# [Page-level text extractions]
╭──

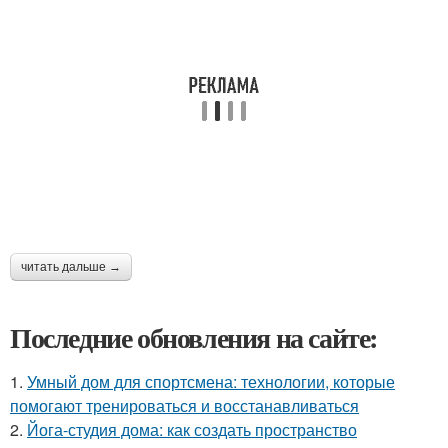
читать дальше →
Последние обновления на сайте:
1.
Умный дом для спортсмена: технологии, которые
помогают тренироваться и восстанавливаться
2.
Йога-студия дома: как создать пространство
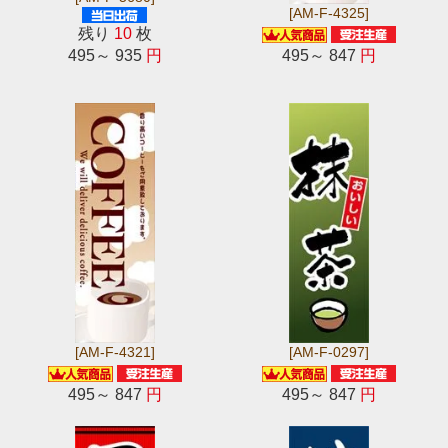
[AM-F-4325]
残り
10
枚
495～ 935
円
495～ 847
円
[AM-F-4321]
[AM-F-0297]
495～ 847
円
495～ 847
円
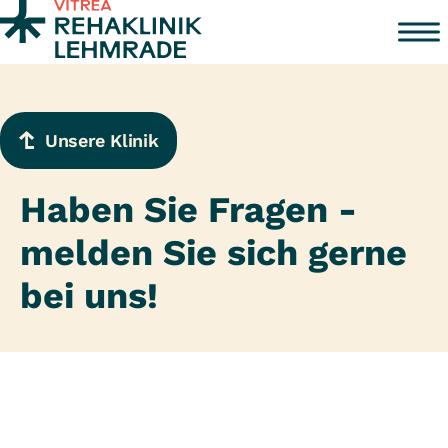
Zum Inhalt springen
Unsere Klinik
Haben Sie Fragen -
melden Sie sich gerne
bei uns!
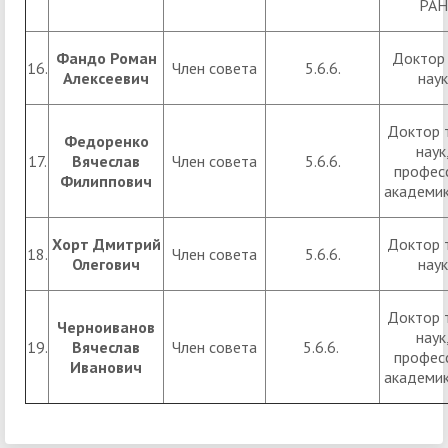
РАН
Фандо Роман
Доктор 
16.
Член совета
5.6.6.
Алексеевич
наук
Доктор 
Федоренко
наук
17.
Вячеслав
Член совета
5.6.6.
профес
Филиппович
академи
Хорт Дмитрий
Доктор 
18.
Член совета
5.6.6.
Олегович
наук
Доктор 
Черноиванов
наук
19.
Вячеслав
Член совета
5.6.6.
профес
Иванович
академи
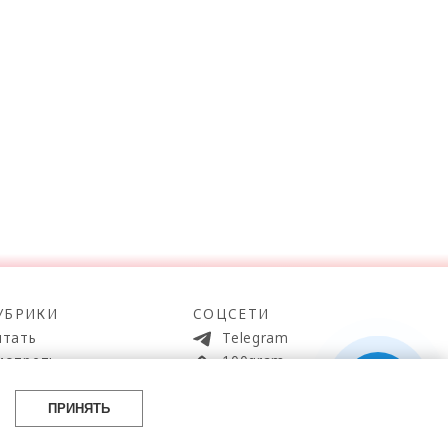
УБРИКИ
СОЦСЕТИ
итать
Telegram
мотреть
100gram
ойти
Pinterest
айти
YouTube
ПРИНЯТЬ
аботать
ВКонтакте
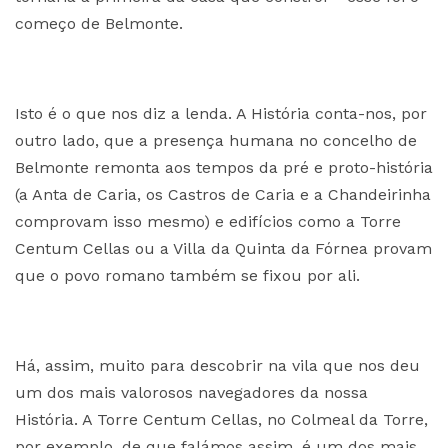
começo de Belmonte.
Isto é o que nos diz a lenda. A História conta-nos, por
outro lado, que a presença humana no concelho de
Belmonte remonta aos tempos da pré e proto-história
(a Anta de Caria, os Castros de Caria e a Chandeirinha
comprovam isso mesmo) e edifícios como a Torre
Centum Cellas ou a Villa da Quinta da Fórnea provam
que o povo romano também se fixou por ali.
Há, assim, muito para descobrir na vila que nos deu
um dos mais valorosos navegadores da nossa
História. A Torre Centum Cellas, no Colmeal da Torre,
por exemplo, de que falámos assim, é um dos mais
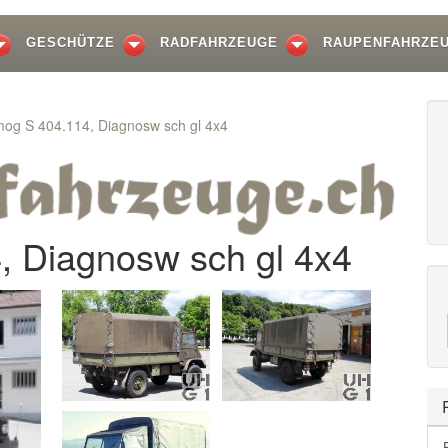
GESCHÜTZE
RADFAHRZEUGE
RAUPENFAHRZE
og S 404.114, Diagnosw sch gl 4x4
, Diagnosw sch gl 4x4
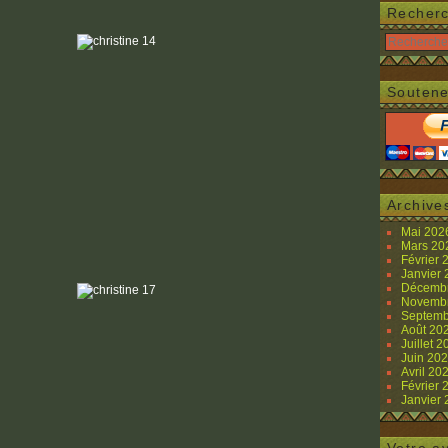
Recher
Soutene
Archive
Mai 20
Mars 2
Février
Janvier
Décemb
Novemb
Septemb
Août 20
Juillet 
Juin 20
Avril 20
Février
Janvier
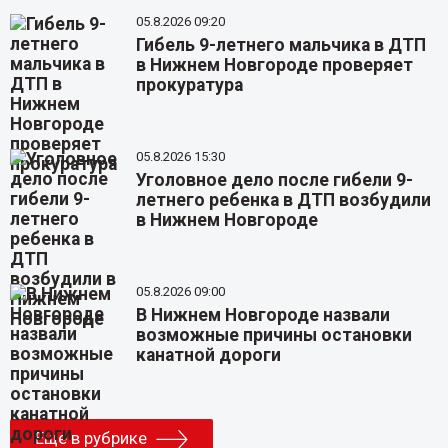
05.8.2026 09:20
Гибель 9-летнего мальчика в ДТП
в Нижнем Новгороде проверяет
прокуратура
05.8.2026 15:30
Уголовное дело после гибели 9-
летнего ребенка в ДТП возбудили
в Нижнем Новгороде
05.8.2026 09:00
В Нижнем Новгороде назвали
возможные причины остановки
канатной дороги
Еще в рубрике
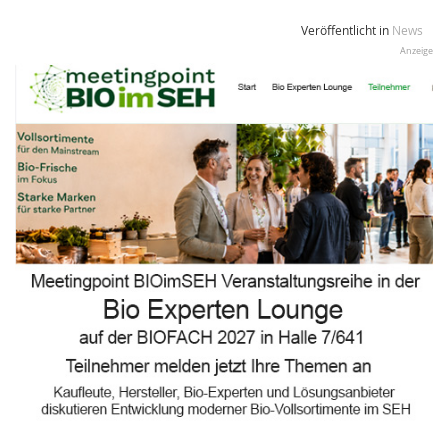
Veröffentlicht in
News
Anzeige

╰──

# [Work required]
Would you please set down the data above again exactly, without its pictures?

# [Your response]
читать дальше →
Последние обновления на сайте:
1.
Умный дом для спортсмена: технологии, которые
помогают тренироваться и восстанавливаться
2.
Йога-студия дома: как создать пространство
[AM-F-4325]
残り
10
枚
495～ 935
円
495～ 847
円
[AM-F-4321]
[AM-F-0297]
495～ 847
円
495～ 847
円
Zum Inhalt springen
Unsere Klinik
Haben Sie Fragen -
melden Sie sich gerne
bei uns!
РАН
Фандо Роман
Доктор 
16.
Член совета
5.6.6.
Алексеевич
наук
Доктор 
Федоренко
наук
17.
Вячеслав
Член совета
5.6.6.
профес
Филиппович
академи
Хорт Дмитрий
Доктор 
18.
Член совета
5.6.6.
Олегович
наук
Доктор 
Черноиванов
наук
19.
Вячеслав
Член совета
5.6.6.
профес
Иванович
академи
УБРИКИ
СОЦСЕТИ
итать
Telegram
мотреть
100gram
ойти
Pinterest
айти
YouTube
ПРИНЯТЬ
аботать
ВКонтакте
começo de Belmonte.
Isto é o que nos diz a lenda. A História conta-nos, por
outro lado, que a presença humana no concelho de
Belmonte remonta aos tempos da pré e proto-história
(a Anta de Caria, os Castros de Caria e a Chandeirinha
comprovam isso mesmo) e edifícios como a Torre
Centum Cellas ou a Villa da Quinta da Fórnea provam
que o povo romano também se fixou por ali.
Há, assim, muito para descobrir na vila que nos deu
um dos mais valorosos navegadores da nossa
História. A Torre Centum Cellas, no Colmeal da Torre,
por exemplo, de que falámos assim, é um dos mais
GESCHÜTZE
RADFAHRZEUGE
RAUPENFAHRZE
og S 404.114, Diagnosw sch gl 4x4
, Diagnosw sch gl 4x4
Recher
Soutene
Archive
Mai 20
Mars 2
Février
Janvier
Décemb
Novemb
Septemb
Août 20
Juillet 
Juin 20
Avril 20
Février
Janvier
05.8.2026 09:20
Гибель 9-летнего мальчика в ДТП
в Нижнем Новгороде проверяет
прокуратура
05.8.2026 15:30
Уголовное дело после гибели 9-
летнего ребенка в ДТП возбудили
в Нижнем Новгороде
05.8.2026 09:00
В Нижнем Новгороде назвали
возможные причины остановки
канатной дороги
Еще в рубрике
Veröffentlicht in
News
Anzeige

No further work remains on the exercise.